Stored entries
────────────────────────────────────────
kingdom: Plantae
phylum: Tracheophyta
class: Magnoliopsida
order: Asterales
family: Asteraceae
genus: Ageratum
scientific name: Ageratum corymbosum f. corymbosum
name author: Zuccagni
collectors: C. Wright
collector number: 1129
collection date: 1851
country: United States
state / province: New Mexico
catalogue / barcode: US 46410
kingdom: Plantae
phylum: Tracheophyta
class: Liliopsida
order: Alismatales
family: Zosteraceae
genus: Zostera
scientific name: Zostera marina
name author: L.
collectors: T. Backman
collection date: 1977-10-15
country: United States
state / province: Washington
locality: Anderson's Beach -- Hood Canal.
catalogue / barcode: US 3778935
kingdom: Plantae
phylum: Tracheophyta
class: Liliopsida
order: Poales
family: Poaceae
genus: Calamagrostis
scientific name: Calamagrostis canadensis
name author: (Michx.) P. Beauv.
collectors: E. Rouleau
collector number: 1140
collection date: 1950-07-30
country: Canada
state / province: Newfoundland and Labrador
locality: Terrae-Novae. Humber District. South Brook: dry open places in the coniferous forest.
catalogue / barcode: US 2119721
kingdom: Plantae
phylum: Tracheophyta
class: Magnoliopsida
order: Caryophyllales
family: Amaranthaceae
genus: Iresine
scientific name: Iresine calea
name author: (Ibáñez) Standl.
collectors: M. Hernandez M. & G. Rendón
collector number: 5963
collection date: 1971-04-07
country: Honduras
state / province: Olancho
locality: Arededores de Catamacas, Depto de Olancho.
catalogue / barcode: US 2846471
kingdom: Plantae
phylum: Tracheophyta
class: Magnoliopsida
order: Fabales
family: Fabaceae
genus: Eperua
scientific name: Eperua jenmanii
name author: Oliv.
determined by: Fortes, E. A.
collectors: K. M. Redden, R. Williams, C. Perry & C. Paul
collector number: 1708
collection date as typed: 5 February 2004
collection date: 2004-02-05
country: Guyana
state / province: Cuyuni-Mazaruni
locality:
────────────────────────────────────────
Do this: Pick out each line of the rows above that contains the word "scientific", and copy those lines. Uppercase and lowercase letters count as different.

Answer to the exercise:
scientific name: Ageratum corymbosum f. corymbosum
scientific name: Zostera marina
scientific name: Calamagrostis canadensis
scientific name: Iresine calea
scientific name: Eperua jenmanii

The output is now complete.